The only reason I bring this up — besides narcissism of course — is because Seth has up an excellent post on why he now feels he was wrong to support the invasion of Iraq. But he runs into the same problem I encountered today in different form:
Before I self-psychoanalyze, there was one thing about the whole thread that made me really mad--and I will come back to this: all the anti-war people savaging Matt [Yglesias] for admitting he was wrong. "Not good enough," and "Fuck you," and all that. No, Fuck you. If someone apologizes, you accept graciously, no matter how wrong they were at first.
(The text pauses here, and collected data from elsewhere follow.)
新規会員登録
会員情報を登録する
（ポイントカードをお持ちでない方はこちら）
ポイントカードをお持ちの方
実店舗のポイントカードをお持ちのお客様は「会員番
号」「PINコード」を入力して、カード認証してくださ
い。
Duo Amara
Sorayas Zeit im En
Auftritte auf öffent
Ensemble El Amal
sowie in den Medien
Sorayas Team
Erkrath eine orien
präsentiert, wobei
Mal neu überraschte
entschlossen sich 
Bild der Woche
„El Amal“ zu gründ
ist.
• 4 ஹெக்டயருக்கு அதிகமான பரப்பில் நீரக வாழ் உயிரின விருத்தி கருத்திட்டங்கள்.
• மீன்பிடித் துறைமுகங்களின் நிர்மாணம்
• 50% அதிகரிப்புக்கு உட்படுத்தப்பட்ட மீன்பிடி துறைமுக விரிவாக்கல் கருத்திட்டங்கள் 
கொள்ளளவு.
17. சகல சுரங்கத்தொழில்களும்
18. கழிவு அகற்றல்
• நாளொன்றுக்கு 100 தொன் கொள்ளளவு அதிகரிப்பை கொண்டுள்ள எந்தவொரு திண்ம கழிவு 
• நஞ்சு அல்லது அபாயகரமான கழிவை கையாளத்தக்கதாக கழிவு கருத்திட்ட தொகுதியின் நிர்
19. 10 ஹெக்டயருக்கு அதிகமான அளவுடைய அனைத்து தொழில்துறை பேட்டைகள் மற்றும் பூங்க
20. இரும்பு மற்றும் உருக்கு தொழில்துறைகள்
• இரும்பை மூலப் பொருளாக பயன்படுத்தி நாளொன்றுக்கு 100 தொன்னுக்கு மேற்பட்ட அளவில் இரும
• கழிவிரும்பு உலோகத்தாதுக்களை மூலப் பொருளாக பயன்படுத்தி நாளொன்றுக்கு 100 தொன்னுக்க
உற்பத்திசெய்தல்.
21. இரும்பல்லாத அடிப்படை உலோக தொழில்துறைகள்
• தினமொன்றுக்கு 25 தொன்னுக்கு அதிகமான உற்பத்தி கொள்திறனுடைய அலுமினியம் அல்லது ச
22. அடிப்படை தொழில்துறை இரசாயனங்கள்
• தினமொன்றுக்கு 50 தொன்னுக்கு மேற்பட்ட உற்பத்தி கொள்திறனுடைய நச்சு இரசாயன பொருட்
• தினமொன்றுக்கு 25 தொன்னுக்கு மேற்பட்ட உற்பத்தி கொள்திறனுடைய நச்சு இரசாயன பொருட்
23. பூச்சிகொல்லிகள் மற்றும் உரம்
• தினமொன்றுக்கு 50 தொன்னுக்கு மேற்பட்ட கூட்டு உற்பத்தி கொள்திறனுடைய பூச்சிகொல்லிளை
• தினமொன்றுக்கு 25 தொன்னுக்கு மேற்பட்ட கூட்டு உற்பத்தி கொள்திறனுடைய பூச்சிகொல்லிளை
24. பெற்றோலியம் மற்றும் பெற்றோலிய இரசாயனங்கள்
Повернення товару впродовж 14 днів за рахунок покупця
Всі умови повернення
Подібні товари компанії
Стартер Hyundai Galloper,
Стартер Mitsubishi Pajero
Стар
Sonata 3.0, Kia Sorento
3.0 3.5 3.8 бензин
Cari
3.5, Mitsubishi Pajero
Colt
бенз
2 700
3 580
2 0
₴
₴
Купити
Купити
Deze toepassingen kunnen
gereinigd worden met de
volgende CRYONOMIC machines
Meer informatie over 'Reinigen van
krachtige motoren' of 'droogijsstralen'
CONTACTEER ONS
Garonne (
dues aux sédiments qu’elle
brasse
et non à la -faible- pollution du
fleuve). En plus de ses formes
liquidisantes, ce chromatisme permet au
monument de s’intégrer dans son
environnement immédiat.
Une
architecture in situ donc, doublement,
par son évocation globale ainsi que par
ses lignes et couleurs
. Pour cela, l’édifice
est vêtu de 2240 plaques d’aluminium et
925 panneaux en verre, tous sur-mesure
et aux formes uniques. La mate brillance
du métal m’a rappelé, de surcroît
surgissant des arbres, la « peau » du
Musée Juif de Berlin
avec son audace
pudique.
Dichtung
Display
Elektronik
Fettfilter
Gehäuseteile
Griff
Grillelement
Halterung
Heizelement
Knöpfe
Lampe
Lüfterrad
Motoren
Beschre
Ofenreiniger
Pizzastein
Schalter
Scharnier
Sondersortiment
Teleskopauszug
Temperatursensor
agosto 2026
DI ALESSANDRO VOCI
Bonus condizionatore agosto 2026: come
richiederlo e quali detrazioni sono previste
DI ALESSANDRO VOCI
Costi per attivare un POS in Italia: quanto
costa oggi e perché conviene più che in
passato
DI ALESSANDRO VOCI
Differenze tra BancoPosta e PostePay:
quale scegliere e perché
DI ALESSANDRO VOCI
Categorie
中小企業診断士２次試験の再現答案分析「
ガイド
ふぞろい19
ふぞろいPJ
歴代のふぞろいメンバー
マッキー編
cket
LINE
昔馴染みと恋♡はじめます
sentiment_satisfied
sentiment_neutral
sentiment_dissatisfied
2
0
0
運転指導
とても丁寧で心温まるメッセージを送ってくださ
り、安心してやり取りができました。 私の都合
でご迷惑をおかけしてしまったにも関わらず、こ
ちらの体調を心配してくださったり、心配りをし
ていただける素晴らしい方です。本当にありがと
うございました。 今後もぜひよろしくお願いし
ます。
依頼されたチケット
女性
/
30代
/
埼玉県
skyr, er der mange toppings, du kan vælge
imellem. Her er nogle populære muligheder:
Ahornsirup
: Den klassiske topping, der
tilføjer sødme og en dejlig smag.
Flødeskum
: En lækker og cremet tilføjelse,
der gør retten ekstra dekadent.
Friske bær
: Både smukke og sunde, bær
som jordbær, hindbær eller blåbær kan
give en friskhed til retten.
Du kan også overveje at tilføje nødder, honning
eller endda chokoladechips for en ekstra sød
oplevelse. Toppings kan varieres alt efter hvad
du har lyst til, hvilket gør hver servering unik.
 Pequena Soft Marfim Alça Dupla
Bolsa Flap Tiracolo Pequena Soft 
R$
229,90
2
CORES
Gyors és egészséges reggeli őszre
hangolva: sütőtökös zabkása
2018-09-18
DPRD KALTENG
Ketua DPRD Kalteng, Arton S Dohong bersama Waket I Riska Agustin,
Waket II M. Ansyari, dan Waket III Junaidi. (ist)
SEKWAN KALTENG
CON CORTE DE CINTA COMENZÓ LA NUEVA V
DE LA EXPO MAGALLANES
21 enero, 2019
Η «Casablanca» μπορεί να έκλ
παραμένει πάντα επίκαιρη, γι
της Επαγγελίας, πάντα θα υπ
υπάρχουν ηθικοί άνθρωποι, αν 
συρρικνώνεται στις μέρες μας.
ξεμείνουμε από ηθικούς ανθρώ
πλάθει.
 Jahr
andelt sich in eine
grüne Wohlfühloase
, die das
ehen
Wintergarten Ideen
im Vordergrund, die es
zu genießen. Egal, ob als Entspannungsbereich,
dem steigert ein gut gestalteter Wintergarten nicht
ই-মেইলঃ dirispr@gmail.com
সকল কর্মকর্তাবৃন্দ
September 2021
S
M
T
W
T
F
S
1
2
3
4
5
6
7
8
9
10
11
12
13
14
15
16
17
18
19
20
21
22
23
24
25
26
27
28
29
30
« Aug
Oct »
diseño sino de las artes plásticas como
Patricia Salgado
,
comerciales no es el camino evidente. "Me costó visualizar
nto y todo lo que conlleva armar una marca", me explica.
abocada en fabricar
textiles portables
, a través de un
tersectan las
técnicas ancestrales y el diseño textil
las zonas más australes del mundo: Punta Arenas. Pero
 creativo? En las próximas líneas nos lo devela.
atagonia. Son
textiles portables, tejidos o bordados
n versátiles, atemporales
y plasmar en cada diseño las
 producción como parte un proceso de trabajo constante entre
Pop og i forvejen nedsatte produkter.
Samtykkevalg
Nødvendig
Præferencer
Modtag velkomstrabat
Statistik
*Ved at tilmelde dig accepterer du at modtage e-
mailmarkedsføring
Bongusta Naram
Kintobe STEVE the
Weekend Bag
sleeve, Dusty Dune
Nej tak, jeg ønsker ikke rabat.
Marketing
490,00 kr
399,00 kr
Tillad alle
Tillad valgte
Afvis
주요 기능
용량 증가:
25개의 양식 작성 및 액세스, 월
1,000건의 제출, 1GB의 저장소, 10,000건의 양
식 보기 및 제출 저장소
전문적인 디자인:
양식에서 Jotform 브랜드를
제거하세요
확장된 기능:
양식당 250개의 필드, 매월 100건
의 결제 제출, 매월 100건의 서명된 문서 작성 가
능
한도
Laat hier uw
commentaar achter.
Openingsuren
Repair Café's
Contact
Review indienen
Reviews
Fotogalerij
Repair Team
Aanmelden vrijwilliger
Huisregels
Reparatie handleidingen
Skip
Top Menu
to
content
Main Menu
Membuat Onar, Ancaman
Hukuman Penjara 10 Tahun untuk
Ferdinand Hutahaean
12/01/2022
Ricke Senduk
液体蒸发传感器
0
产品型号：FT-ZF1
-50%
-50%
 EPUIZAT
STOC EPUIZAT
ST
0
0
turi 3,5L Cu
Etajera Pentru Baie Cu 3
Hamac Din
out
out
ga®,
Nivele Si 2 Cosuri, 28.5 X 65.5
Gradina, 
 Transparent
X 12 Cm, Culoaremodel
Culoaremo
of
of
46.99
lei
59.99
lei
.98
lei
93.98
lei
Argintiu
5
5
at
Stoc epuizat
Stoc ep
Period.He admits that he has "utter contempt" for the far left, and I'm more and more beginning to agree with him. Whereas before, I saw them as this annoying little band of impotents, I now see that Seth is dead on in his assessment of their discussion of Iraq as it stands now, which is in essence, "Well, we were saying all this was gonna happen from the beginning, so we're obviously morally and intellectually superior, and let's vote for Nader so Bush will have to clean up all this shit for himself":
Look, a lot of neoconservatives got started on that road because they couldn't stand hippies; more particularly, they couldn't stand politics based only on principle (war bad; corporations bad; etc.) rather than pragmatics... Or politics that rely almost solely on sloganeering and demonizing rather than compromise and discourse. That's what people like Jerry Falwell do. That's exactly what it means to demonize a relatively nice, intelligent guy like Matt Yglesias. That kind of holier-than-thou crap is exactly the sort of stuff that makes me ashamed to be a liberal--in fact, I think that it's contrary to the whole concept of liberalism, which is supposed to be based on the care of, and on faith in, other human beings, not setting up political strawmen and subscribing to hateful conspiracy theories.Okay, this post is much longer than I intended, plus it's time to go slang some rocks, so I'll end with this: If you really want George Bush out of office, then get off your pedestal, stop screaming, take of that silly-ass costume and talk to people who disagree with you like they're decent human beings. Has anything from Fox News or the YCT ever changed your mind? No, of course not, and there's a reason for that.
I mean, seriously, there's a guy like George W. Bush in the White House, flanked by Cheney, Rumsfeld, Wolfowitz, Rice, and this whole goddamn cadre of charlatans and liars and criminals, and the best thing that the Left can find to do is bitch and moan about how stupid such-and-such person was to think that anything good could ever possibly come from invading Iraq? Please.